I was reminded of Mark Biggles when reflecting on the brutal murder of drummer Lee Rigby. Like everyone else I was both horrified and amazed to see an articulate young man waving a machete in his bloodied hand and supposedly claiming that he had the right to behead those who insulted his faith, and it left me struggling for an explanation.
The commentators have not been slow in offering their suggestions of course, and Dominic Lawson's article in the Sunday Times was particularly insightful. According to Lawson we need to come to terms with what 'toxic maleness'. The male brain, he says, works in such a way that men tend to treat human beings as cogs in a machine in contrast to women who display far more empathy (to the point where they can even treat objects as if they have feelings!).
I am not qualified to comment on that assertion but Lawson was surely right to suggest that many modern terrorists have allowed their personal sense of injustice to be subsumed into a wider cause.

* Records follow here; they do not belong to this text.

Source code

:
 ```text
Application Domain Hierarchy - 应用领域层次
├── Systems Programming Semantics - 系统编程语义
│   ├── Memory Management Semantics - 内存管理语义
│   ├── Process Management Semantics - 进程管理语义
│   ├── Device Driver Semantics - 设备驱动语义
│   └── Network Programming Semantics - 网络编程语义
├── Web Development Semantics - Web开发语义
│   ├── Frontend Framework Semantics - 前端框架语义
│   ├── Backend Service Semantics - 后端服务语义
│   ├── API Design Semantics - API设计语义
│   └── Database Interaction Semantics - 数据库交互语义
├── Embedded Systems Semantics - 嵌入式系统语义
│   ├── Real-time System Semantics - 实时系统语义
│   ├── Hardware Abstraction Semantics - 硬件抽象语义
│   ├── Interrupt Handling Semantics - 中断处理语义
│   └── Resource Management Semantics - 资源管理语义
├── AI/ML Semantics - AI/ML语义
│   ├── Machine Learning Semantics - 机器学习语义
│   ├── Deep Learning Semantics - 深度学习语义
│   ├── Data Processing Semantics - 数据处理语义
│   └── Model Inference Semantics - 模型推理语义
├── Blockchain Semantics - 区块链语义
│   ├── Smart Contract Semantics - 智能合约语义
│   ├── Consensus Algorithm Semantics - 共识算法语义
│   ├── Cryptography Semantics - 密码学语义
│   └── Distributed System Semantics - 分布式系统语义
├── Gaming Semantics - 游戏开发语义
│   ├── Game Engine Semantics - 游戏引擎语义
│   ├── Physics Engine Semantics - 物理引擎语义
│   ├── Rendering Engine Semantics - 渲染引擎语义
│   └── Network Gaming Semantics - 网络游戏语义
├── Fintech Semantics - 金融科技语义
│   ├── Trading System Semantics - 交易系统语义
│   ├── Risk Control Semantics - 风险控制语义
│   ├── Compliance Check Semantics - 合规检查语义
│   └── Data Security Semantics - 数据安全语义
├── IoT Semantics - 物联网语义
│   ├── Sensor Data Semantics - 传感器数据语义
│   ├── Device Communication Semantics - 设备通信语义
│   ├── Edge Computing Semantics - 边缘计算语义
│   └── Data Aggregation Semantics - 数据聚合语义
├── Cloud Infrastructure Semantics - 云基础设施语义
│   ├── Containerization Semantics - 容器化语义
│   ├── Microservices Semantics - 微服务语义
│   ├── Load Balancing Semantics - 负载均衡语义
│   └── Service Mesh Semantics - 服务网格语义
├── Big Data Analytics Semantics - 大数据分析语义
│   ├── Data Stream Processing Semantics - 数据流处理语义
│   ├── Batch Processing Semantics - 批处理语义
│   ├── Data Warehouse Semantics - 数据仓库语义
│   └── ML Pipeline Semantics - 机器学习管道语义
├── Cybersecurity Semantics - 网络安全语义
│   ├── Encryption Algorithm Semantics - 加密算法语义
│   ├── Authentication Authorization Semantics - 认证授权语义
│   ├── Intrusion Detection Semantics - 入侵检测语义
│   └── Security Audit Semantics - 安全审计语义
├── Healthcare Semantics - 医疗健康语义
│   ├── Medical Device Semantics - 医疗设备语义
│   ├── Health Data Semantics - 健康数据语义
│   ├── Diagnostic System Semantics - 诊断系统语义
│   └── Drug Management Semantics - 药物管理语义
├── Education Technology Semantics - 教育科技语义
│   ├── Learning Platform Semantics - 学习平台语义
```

And in arguing this Lawson pointed to a key factor in all such atrocities.
We dare not ignore the role of "ideas" (the "controlling narrative") for what we believe determines what we do. I have witnessed this on many occasions, not least when visiting the Balkans in the early 1990s. I can still recall a well-known surgeon telling me for example, that much of the appalling cruelty we were witnessing could be explained by what had happened, or what people thought had happened, more than half a century before.
Solomon hit the nail on the head when he suggested that a man is what he thinks. But it's just as true of women too as we can see from the incredible behaviour of Ingrid Loyau-Kennett. Loyau-Kennett gained worldwide fame after she was filmed talking to one of the alleged Woolwich terrorists. She will live long in the memory because she had the courage to look him in the eye and say "You are going to lose".
And she has told us why she did it. She got off her bus, she says, because her Christian faith kicked in when she thought someone had been injured in a car accident. "I live my life as a Christian," she told a reporter later. "I believe in thinking about others and loving thy neighbour. We all have a duty to look after each other". And in another telling comment she added "A whole group of people walking towards those guys would have found it easy to take those weapons out of their hands. But me on my own I couldn't."
It made me wonder how I would have reacted if I had been in Loyau-Kennett's place. Being a Good Samaritan can be a risky business.